Code: Select all
But I considered you'd use both images for a disparity map, where OpenCV try to find a horizontal difference between the similar fragments on the left and right image.
I was at first. But then started to realize that it would be blending two techniques at the same time, which certainly isn't supported by OpenCV.
A have had an idea to use H264 encoder, as it compares 16x16 fragments between a sequence of images. You might know about motion vectors, calculated as a part of H264 encoding by Pi's hardware (here and here on YouTube). Unfortunately, it has some limitations and will not work for either depth map or optical flow. But the bonus is just a couple of percents of CPU load. May be I will come back to these experiments.
1280x720 is too high load for the Pi to get a real-time depth map. But in my experiment with "2D lidar-like mode" I used not all frame, but just a strip in the middle for the 640x480 image with ~30% height (instead of 320x240 for all frame). And got a good FPS. It means you can use a very small strip from 1280 image to get this.
I think you are onto something here. It's too bad the 16x16 chunking doesn't work natively with the depth map or optical flow. But it gave me an idea with respect to the flight realm (this might be a different topic).

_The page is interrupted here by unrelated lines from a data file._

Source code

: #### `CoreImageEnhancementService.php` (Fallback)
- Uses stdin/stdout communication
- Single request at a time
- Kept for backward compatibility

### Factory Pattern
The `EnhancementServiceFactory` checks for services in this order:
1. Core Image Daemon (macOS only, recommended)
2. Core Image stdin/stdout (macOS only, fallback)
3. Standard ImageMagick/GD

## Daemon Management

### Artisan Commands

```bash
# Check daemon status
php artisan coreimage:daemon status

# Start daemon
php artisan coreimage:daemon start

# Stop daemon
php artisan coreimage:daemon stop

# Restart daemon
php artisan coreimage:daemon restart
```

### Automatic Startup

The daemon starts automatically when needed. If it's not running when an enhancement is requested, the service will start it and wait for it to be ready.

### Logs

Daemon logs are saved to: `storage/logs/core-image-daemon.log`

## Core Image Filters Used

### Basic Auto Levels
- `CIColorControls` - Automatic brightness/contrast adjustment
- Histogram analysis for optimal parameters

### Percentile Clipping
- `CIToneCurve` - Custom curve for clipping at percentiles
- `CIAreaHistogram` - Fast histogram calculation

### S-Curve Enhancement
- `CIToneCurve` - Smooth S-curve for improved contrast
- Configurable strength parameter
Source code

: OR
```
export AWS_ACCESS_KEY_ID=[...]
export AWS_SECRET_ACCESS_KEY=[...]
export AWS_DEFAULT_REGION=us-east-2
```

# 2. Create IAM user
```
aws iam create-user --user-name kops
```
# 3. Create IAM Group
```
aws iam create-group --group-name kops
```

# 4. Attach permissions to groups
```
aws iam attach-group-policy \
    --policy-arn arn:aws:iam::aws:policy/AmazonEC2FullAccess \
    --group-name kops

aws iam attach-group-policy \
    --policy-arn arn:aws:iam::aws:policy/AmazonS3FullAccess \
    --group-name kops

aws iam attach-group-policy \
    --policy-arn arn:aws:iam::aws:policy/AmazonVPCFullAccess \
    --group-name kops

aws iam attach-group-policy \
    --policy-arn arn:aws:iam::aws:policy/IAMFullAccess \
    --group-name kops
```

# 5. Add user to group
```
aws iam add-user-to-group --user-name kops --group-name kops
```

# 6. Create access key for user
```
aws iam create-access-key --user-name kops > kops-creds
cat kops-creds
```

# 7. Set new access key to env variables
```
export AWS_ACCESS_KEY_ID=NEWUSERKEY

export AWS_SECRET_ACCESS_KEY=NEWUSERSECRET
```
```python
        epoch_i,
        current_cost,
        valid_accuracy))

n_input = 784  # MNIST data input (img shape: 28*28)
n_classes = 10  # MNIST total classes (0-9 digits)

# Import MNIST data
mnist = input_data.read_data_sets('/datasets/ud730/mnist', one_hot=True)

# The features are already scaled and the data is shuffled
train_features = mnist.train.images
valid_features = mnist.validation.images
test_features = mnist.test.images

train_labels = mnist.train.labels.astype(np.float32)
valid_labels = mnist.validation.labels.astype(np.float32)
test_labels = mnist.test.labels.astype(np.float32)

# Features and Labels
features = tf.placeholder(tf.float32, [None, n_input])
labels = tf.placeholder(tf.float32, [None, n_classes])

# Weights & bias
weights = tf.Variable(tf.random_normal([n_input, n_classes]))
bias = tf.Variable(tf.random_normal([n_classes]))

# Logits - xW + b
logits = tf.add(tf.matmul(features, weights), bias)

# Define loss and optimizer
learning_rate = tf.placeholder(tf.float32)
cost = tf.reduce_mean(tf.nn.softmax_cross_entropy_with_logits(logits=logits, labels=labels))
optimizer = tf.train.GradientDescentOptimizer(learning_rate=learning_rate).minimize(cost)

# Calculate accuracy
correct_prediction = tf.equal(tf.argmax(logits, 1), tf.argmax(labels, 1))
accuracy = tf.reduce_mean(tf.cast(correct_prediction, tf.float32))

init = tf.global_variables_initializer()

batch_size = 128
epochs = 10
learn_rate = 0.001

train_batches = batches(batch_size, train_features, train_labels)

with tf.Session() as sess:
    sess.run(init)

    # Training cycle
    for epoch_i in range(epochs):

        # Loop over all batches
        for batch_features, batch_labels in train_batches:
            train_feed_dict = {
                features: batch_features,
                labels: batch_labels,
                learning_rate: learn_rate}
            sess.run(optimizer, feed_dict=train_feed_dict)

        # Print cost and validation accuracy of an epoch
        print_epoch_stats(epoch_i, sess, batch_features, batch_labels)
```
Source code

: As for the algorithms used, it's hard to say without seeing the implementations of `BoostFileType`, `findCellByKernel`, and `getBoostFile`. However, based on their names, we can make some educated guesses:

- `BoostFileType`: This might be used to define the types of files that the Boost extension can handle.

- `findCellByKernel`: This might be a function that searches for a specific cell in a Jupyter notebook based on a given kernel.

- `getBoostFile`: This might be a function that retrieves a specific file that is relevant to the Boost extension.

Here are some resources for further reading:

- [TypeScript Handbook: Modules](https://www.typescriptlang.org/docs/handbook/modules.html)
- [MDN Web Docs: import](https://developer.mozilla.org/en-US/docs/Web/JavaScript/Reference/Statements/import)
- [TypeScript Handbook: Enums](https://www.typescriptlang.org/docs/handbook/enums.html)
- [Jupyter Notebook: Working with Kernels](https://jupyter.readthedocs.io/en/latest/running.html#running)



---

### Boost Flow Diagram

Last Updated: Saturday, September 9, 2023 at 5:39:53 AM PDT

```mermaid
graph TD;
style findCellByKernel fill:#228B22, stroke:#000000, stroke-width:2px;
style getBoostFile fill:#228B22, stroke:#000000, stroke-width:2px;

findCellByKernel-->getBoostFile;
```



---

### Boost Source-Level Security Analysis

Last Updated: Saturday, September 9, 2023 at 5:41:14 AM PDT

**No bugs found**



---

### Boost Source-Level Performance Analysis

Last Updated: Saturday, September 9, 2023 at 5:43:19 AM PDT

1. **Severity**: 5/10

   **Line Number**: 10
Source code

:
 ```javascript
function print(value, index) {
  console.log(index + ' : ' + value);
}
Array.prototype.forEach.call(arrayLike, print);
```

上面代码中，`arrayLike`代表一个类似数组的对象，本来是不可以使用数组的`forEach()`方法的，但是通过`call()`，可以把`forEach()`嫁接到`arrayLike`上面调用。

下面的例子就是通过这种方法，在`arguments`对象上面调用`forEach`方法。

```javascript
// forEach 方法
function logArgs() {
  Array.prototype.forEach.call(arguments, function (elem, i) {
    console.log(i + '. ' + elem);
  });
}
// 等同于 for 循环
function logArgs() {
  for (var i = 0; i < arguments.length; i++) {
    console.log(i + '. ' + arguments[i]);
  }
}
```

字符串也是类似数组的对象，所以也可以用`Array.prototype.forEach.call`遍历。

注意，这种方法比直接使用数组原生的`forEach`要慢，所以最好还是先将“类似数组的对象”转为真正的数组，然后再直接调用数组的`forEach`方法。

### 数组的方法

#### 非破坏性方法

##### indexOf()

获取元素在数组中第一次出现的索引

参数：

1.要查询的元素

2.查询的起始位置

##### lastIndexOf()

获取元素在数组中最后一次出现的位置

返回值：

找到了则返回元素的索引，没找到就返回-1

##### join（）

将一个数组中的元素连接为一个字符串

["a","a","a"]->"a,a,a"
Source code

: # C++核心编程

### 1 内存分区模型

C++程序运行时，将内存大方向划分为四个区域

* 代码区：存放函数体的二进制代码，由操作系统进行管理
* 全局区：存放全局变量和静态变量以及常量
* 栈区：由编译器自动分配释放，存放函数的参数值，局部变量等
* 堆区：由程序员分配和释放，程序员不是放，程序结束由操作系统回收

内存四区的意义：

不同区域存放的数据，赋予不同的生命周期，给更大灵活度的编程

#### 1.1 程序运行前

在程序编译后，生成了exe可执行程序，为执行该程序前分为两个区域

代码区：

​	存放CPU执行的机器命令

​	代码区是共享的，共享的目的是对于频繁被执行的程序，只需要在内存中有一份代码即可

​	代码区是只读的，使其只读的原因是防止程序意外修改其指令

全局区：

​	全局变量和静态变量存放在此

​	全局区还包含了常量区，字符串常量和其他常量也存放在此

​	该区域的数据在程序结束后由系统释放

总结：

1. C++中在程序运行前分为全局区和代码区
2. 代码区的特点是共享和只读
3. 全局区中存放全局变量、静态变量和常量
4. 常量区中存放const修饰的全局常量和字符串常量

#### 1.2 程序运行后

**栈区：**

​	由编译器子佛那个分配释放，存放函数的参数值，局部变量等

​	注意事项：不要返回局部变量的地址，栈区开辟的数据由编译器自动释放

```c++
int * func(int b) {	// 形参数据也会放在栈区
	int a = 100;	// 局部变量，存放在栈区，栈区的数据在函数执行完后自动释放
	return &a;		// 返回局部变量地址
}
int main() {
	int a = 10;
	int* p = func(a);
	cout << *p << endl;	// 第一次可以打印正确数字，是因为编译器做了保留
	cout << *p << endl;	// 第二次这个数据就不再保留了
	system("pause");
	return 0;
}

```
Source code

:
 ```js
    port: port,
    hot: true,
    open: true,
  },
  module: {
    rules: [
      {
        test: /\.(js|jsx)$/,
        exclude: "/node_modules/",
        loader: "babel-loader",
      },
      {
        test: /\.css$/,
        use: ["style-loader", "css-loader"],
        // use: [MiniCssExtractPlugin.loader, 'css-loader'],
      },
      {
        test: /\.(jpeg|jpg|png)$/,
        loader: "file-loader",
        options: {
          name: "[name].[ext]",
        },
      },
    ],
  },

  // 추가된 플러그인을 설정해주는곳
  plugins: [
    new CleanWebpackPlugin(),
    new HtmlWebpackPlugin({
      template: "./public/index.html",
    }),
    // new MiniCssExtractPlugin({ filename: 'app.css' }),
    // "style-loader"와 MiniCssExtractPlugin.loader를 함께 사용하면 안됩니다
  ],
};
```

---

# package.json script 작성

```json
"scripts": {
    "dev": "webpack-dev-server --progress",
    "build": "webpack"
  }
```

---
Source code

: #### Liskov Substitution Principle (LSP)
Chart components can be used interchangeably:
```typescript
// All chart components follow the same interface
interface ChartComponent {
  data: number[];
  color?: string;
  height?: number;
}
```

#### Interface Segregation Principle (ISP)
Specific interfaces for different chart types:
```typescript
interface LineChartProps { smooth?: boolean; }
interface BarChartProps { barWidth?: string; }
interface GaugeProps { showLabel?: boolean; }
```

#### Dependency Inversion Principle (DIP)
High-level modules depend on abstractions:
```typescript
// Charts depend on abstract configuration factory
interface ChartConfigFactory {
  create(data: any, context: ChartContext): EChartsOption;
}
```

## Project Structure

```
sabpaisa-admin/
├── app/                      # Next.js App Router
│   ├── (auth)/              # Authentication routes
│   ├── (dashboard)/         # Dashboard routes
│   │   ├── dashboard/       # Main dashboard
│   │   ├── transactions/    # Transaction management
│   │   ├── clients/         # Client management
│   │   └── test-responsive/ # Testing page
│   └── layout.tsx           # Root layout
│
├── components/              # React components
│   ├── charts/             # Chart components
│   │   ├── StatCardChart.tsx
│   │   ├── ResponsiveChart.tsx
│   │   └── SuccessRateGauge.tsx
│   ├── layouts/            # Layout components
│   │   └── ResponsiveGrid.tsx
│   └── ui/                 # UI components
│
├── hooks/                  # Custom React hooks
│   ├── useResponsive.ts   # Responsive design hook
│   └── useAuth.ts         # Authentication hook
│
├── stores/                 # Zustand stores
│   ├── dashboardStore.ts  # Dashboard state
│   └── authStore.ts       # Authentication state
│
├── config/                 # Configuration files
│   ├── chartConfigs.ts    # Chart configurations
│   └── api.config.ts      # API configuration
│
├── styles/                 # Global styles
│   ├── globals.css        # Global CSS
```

A group is working on generating a real-time flight path vector from ardupilot (
https://diydrones.com/profiles/blogs/ai ... 3#comments).
Since the flight path vector represents the future (linear*) flight path of the aircraft, we know where in the FPV image is the most important place to look. Additionally, we know the aircraft velocity and responsiveness.
*not perfectly linear, but safe to approximate as such
Cropping the image around the flight path vector with the crop mask coupled to aircraft velocity and responsiveness, we can basically remove all of the extraneous background noise for "non-threat" obstacles. As the aircraft velocity increases, the cropped image is smaller and tighter around the flight path vector. As the velocity decreases, the cropped image increases in size until it is 100% of the original image.
Biologically we do the same thing when riding a bike...low speed focus a meter in front, high speed focus out on the horizon.
Computationally this might be too expensive for just one pi, but if you 'stream' the images from one single board computer to another, there might be a slight advantage. When slowing back down, you might run into problems since the small images won't compare to the large images.
I'm sure this has been implemented elsewhere since it is pretty intuitive, but your mention of the H264 encoder made me think, why not target the most important part of the image and dump the rest since processing power is the limiting factor.